--- Exercise requirements ---
1: From the passage on Clifford+T synthesis, output the span that begins at the words "Say we want" and stops after "seconds to run.".
2: Answer these questions using the passage on Clifford+T synthesis, one answer per line:
(a) What two methods does it present for implementing complex unitaries in discrete gate sets?
(b) Which BQSKit class is used to perform A* search over discrete gate sets?
(c) What value is `success_threshold` set to?
3: Extend the passage on Clifford+T synthesis past its last sentence.

Synthesis algorithms targeting the Clifford+$T$ gate set suffer a new challenge: how do you implement complex unitaries in discrete gate sets? We will present two methods of addressing this issue: 1) search-based techniques and 2) constrained optimization.

### Search-Based Synthesis
Search-based synthesis algorithms search through the discrete space of candidate circuits. Although the search space grows as $O(|\text{gateset}|^{\text{depth}})$, this approach can still be rather effective in certain cases.

Say we want to synthesize the following unitary:

In [None]:
from numpy import array

easy_target = array([
    [0.70710678, 0, 0.70710678, 0],
    [0, 0.5+0.5j, 0, 0.5+0.5j],
    [0.5+0.5j, 0, -0.5-0.5j, 0],
    [0, 0.70710678, 0, -0.70710678],
])

We can perform A* search over discrete gate sets in BQSKit by using a `DiscreteLayerGenerator`. Furthermore, we want to make sure synthesis gives us a very good implementation. We're going to set the `success_threshold=1e-8` to ensure this. The following block should take around 15 seconds to run.

--- Saved entries ---
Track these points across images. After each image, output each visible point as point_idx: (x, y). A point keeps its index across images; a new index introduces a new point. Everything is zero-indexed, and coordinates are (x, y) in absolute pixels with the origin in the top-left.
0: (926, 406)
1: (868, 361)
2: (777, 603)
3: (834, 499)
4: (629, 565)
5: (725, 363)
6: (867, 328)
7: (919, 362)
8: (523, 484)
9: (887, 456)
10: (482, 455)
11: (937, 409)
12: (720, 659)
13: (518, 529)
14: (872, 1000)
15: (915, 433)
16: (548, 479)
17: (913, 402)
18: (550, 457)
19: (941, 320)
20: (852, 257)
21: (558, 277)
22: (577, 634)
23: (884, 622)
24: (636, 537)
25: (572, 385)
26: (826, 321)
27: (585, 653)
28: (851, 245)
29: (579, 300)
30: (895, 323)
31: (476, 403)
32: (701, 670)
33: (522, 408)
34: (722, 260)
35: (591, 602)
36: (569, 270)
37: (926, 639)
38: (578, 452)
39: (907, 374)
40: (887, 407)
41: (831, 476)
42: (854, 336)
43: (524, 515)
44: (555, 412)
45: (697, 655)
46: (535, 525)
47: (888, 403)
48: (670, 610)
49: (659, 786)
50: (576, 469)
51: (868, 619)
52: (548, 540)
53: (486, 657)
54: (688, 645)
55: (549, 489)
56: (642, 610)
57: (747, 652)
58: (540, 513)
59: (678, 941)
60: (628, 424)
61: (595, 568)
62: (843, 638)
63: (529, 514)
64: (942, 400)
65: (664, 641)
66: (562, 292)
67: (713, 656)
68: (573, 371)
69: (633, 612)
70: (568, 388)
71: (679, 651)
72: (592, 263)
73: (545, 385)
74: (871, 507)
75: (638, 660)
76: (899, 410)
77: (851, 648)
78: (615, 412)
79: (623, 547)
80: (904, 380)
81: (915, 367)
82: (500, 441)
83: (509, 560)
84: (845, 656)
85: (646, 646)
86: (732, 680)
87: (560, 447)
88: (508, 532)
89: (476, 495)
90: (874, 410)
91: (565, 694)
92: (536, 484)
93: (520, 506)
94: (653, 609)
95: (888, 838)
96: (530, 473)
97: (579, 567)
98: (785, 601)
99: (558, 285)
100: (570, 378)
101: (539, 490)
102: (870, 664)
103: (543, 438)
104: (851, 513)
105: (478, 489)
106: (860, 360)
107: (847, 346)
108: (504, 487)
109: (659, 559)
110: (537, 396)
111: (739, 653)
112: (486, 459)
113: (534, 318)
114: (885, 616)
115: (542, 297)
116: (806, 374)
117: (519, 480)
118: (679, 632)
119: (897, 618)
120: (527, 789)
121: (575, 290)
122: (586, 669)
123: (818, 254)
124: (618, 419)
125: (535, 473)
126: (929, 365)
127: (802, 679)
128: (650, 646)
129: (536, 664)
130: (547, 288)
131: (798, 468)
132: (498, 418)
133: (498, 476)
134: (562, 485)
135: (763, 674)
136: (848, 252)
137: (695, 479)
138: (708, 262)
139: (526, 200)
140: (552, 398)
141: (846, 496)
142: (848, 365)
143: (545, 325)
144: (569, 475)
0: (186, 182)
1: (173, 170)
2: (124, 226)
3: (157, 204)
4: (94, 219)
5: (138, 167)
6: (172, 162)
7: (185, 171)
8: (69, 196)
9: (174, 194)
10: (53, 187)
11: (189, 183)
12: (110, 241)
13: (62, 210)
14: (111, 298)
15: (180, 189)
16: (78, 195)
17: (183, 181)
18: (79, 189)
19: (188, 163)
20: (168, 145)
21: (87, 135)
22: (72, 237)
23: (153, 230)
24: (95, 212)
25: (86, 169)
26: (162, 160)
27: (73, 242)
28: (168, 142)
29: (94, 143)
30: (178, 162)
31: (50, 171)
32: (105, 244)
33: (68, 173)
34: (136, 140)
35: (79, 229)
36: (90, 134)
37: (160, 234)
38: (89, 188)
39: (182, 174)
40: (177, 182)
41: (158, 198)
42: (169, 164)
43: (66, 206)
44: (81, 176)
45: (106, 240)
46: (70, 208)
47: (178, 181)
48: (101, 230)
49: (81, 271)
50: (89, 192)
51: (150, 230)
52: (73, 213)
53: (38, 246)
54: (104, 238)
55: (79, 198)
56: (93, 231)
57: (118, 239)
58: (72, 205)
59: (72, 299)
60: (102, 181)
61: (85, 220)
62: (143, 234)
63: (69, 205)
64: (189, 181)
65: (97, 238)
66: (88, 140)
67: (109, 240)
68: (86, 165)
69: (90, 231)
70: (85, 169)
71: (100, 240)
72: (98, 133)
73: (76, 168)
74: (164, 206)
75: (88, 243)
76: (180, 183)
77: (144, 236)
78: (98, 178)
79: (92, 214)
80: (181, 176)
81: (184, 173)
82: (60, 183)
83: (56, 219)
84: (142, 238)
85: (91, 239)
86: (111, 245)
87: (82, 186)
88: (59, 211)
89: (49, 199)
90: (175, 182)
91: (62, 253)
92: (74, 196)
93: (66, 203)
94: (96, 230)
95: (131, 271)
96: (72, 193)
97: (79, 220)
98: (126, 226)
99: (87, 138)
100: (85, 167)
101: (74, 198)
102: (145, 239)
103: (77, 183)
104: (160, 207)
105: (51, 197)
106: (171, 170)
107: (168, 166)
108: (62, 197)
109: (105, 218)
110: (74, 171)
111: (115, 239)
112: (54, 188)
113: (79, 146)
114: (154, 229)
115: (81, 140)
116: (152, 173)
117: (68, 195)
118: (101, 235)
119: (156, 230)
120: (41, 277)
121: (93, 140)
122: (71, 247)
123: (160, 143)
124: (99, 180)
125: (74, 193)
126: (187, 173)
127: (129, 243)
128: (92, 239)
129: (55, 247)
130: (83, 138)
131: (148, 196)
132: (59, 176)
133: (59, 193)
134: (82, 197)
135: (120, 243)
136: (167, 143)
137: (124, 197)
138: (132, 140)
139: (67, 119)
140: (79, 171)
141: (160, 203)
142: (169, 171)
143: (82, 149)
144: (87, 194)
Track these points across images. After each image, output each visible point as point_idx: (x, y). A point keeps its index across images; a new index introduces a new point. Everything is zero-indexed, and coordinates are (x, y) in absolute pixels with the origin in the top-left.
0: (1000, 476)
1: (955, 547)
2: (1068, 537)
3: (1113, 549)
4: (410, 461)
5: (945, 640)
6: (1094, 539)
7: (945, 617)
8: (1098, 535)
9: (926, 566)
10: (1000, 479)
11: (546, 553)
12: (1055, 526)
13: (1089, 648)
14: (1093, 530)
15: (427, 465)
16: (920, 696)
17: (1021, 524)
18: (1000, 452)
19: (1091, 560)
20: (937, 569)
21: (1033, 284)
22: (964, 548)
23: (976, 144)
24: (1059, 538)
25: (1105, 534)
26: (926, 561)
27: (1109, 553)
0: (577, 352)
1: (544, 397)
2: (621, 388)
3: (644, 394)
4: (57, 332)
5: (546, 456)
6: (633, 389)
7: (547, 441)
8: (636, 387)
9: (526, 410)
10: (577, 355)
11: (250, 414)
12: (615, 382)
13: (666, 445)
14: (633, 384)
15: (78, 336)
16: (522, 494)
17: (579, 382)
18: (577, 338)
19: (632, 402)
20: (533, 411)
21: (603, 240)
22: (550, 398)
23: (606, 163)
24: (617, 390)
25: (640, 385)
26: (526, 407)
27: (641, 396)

--- Results ---
1:
Say we want to synthesize the following unitary:

In [None]:
from numpy import array

easy_target = array([
    [0.70710678, 0, 0.70710678, 0],
    [0, 0.5+0.5j, 0, 0.5+0.5j],
    [0.5+0.5j, 0, -0.5-0.5j, 0],
    [0, 0.70710678, 0, -0.70710678],
])

We can perform A* search over discrete gate sets in BQSKit by using a `DiscreteLayerGenerator`. Furthermore, we want to make sure synthesis gives us a very good implementation. We're going to set the `success_threshold=1e-8` to ensure this. The following block should take around 15 seconds to run.

2:
(a) Search-based techniques and constrained optimization.
(b) `DiscreteLayerGenerator`.
(c) `1e-8`.

3:
In [None]:
from utils import DiscreteLayerGenerator

from bqskit.passes.synthesis import QSearchSynthesisPass
from bqskit.compiler import Compiler
from bqskit import Circuit

success_threshold = 1e-8
layer_generator = DiscreteLayerGenerator()
synthesis_pass = QSearchSynthesisPass(
    success_threshold=success_threshold,
    layer_generator=layer_generator,
)

circuit = Circuit.from_unitary(easy_target)

with Compiler() as compiler:
    circuit = compiler.compile(circuit, [synthesis_pass])

for op in circuit:
    print(op)


In this case, we were able to find a solution! Now let's say we want to try a slightly different unitary:

In [None]:
hard_target = array([
   [0.70370187-0.06930858j, 0, 0.70370187-0.06930858j, 0],
   [0, 0.70370187+0.06930858j, 0, 0.70370187+0.06930858j],
   [0.70370187+0.06930858j, 0, -0.70370187-0.06930858j, 0],
   [0, 0.70370187-0.06930858j, 0, -0.70370187+0.06930858j],
])

What happens if you try to use the `DiscreteLayerGenerator` to synthesize this unitary?

(Note: you may have to restart the kernel after this part)

In [None]:
# Use the DiscreteLayerGenerator to try synthesizing hard_target

### Synthesis by Diagonalization
Pure search-based synthesis has its limits. If the unitary is not easily implementable in the discrete gate set provided to the `DiscreteLayerGenerator`, the synthesis algorithm may spend lots of time checking different candidates before eventually timing out. There are lots of techniques that can push the boundaries of what's possible with pure discrete search, but these techniques will always be limited by the sheer size of the solution space. Finding solutions to a precision of `success_threshold=1e-3` might be possible in certain cases, but beyond that, for high precision, a new technique is needed.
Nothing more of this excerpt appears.